The opportunity to reinvest principal is one of the benefits of holding individual bonds, but with current rates and economic uncertainty, many advisors and their clients may be uncertain about how to reinvest - or even if they will want to reinvest in municipal bonds.
In addition to all of the factors that should normally be considered (issuer, credit rating, coupon rate, maturity date, call features, par amount, etc.), the decline in secondary market liquidity and the increase in political risk need to be managed more carefully than ever.
If you or your client have bonds coming due (maturing or pre-refunded) in the next several months, here are some thoughts to consider:
- Changing asset allocation by using redeemed municipal bond proceeds to invest in another asset class will cause a shift in the overall portfolio risk profile, and should not be done unless called for by the investment plan.
- Don't wait for the principal to be returned to you to consider what to do. Due to the volume of principal that will be seeking reinvestment, muni bond investors may find themselves competing with each other for a limited supply of appropriate bonds. Investors in high-tax jurisdictions with a preference for in-state double-exempt bonds may find their options even more severely reduced. Consider making provisions for reinvestment in advance of your bond's redemption date.
- Pay attention now to the new issue calendar for appropriate issues that will settle after the maturity date of your maturing/refunded bond.
- As an alternative to individual bonds, you may wish to consider using a municipal bond ETF to maintain asset class exposure while waiting for a suitable replacement security. (To learn more about doing this, read my recent article about using duration as a guide to selecting municipal bond ETFs, available here.)

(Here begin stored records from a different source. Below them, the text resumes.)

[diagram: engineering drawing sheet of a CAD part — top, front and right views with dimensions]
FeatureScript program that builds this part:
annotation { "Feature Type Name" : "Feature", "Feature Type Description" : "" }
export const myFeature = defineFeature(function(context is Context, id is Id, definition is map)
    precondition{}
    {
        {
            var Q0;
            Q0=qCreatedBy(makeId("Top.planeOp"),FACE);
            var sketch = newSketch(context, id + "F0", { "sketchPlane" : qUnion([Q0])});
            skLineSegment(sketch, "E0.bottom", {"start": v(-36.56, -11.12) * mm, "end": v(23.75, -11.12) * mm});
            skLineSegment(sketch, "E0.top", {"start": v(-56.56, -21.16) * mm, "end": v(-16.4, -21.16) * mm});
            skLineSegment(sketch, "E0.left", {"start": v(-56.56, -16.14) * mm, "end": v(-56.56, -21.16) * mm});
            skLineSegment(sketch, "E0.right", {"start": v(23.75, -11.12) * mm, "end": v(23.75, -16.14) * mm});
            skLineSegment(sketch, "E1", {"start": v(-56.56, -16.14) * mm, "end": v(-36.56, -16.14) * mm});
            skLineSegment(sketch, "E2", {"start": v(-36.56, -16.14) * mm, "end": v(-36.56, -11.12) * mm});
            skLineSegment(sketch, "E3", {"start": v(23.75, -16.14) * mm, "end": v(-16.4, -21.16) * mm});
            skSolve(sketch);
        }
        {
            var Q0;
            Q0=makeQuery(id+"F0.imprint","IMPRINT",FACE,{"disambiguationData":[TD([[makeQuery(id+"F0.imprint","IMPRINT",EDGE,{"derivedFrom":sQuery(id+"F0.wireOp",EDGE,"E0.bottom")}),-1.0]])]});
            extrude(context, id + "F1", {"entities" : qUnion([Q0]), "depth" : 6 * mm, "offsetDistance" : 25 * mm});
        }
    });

Because of the heavy volume of expected redemptions, muni bond investors should plan their reinvestment strategy in advance of when their bonds mature or get redeemed.
The opinions expressed and the information contained herein is based on sources believed to be reliable, but its accuracy or appropriateness is not guaranteed. The author does not provide investment, tax, legal or accounting advice. Investors should consult with their own advisor and fully understand their own situation when considering changes to their strategy, tactics or individual investments. Past performance is interesting but is not a guarantee of future results. Investments in bonds, and fixed income funds or ETFs are subject to gains/losses based on the level of interest rates, market conditions and changes in credit quality of bond issuers. Additional information available upon request.